**Task goal:**
Leaving the pictures aside, return all of the data below exactly.

**Source material:**
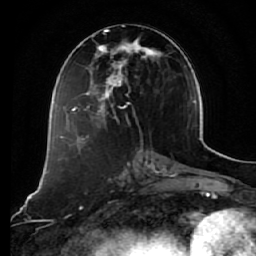
Breast MRI (dynamic contrast-enhanced), one axial slice. Position 28 of 64 along the scan axis. Cropped to one breast. Dynamic contrast-enhanced series, time point 2 of 7 at this slice position (early post-contrast). 1.5 T. TE 2.5 ms, TR 5.4 ms. 2.5 mm slice thickness. 256 × 256 image matrix, field of view 170 × 170 mm. Female patient.
Structures marked on this image (semi-automatic segmentation, software-assisted and operator-edited):
- enhancing-tissue mask used for the functional tumour volume (all voxels passing the contrast-enhancement thresholds inside the analysis volume; usually the tumour): bounding box <73,29,168,127> (left, top, right, bottom; pixels)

**Solution to the problem:**
Breast MRI (dynamic contrast-enhanced), one axial slice. Position 28 of 64 along the scan axis. Cropped to one breast. Dynamic contrast-enhanced series, time point 2 of 7 at this slice position (early post-contrast). 1.5 T. TE 2.5 ms, TR 5.4 ms. 2.5 mm slice thickness. 256 × 256 image matrix, field of view 170 × 170 mm. Female patient.
Structures marked on this image (semi-automatic segmentation, software-assisted and operator-edited):
- enhancing-tissue mask used for the functional tumour volume (all voxels passing the contrast-enhancement thresholds inside the analysis volume; usually the tumour): bounding box <73,29,168,127> (left, top, right, bottom; pixels)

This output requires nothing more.